The Isles of Scilly
The Isles of Scilly
Story of a forgottent paradise
The Isles of Scilly could comfortably lay claim to being Britain’s answer to the Caribbean. Deserted white sand beaches, shallow turquoise waters and a laid-back pace of life into which it is easy to fall, one can instantly forget that mainland England is merely 30 miles away.
St. Mary’s is the Isles of Scilly’s largest island (population 1,800) and the gateway to the rest of the islands. Covering an area of less than 2.5 square miles, it is still peaceful and uncrowded, but with its air and sea links, it is more than likely to be your first port of call when you visit. Hugh Town is the central hub with its cluster of shops, banks, churches, post office, cafés, galleries, restaurants and pubs as well as the wonderful museum. It has three lovely beaches in very close proximity (one of them hosts the Sailing Centre of the island). Old Town is the other “major” settlement on St. Mary’s, closer to the airport and with its own beautiful beach and nature reserve.
The island is just two miles long, yet it has some of the finest beaches in the British Isles, if not the world. Additionally, the spectacular flowers, plant life, rare birds and sensational sea views along the heathery cliff path walks all add to the thrill of St. Martin’s unmistakable beauty.
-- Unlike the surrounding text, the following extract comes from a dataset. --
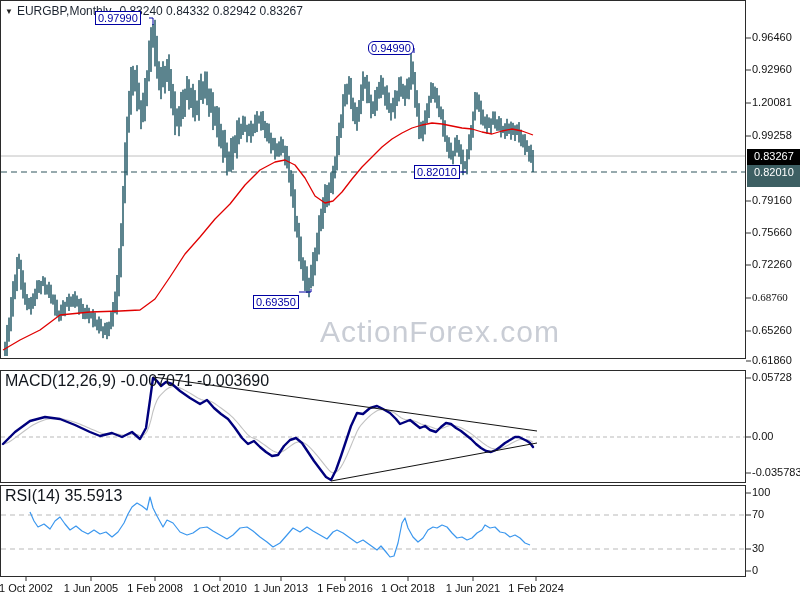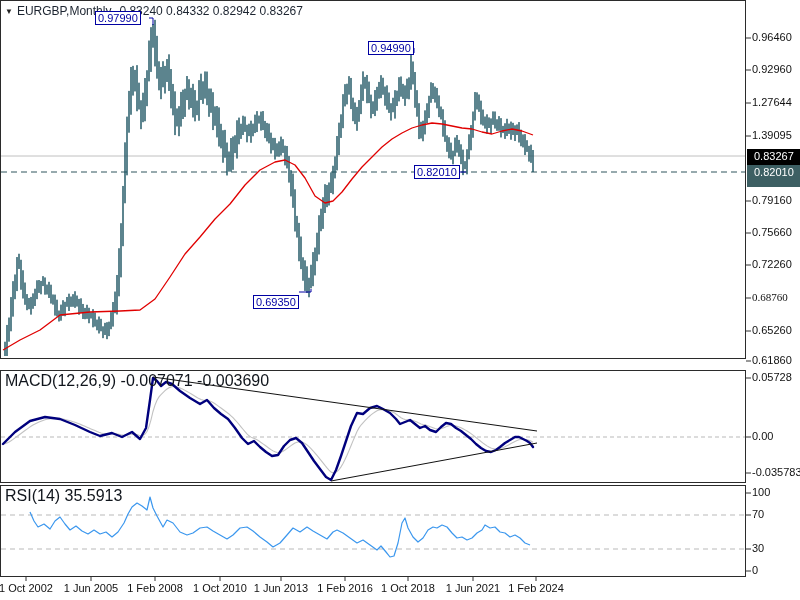"0.94990" div.ann { border-radius: none -> 6px }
Behind these beautiful scenes, there lies an enterprising and diverse community. The 120 or so inhabitants are industrious folk – there is a flower farm and vineyard – both open to visitors, a fabulous dive school offering snorkelling with seals, a locally inspired silver jewellery designer, a flourishing bakery full of artisan breads and traditional, freshly made savouries and a wonderful gallery showcasing local artists
Tresco, the second largest of the islands and a subtropical gem, is the place of ultimate luxury and sophistication. It is the only one of the islands to be privately-owned .This island has a little bit of everything – from dramatic rocky outcrops, bronze age burial sites and romantic castle ruins, to secluded sandy beaches and, of course, the world famous Tresco Abbey Garden. This horticultural paradise hosts a spectacular collection of more than 20,000 exotic plants from all corners of the world. Whatever you choose to do on Tresco, you will notice that it oozes sophistication at every level - from its top-notch accommodation, art gallery and fabulous deli to the amazing eateries serving fine local produce and the award-winning leisure spa, the Flying Boat Club..
On the most south-westerly edge of the Isles of Scilly, St. Agnes is totally unspoilt and astonishingly peaceful. It measures just a mile or so across, and its closest neighbour is Gugh, to which it is joined by a sand bar at low tide. St. Agnes urges your senses to seek adventure. Head off in search of the circular maze of rounded beach stones; marvel at the stone stacks and cairns , or comb the beaches for shipwrecked treasures. Periglis Beach is a fine spot for a picnic as well as a shell collectors’ paradise. It also offers stunning views across to the bird sanctuary that is Annet, the Western Rocks and out to Bishop Rock. Of course, there is always the option to simply go for a dip, or sit and watch the world go by whilst sampling the local produce at the restaurants and cafés, or sipping a beer at the pub.
Pounded by Atlantic waves on one side, yet blessed with calm sandy beaches on the other, Bryher is an island of dramatic contrast - the perfect place to enjoy a taste of untamed Scilly. Around 80 people are lucky enough to call it home. Whether you're exploring rocky coves, lazing on white sandy beaches or hiking up one of its small granite hills for some great views, Bryher serves up a wonderful sense of freedom and purity. The entire island is criss-crossed by tracks and dotted with stalls selling fresh produce including farm eggs, local vegetables, freshly-landed seafood and mouth-watering island fudge. There are also several eateries, including the Hell Bay Hotel and Fraggle Rock, one of Britain's smallest bars.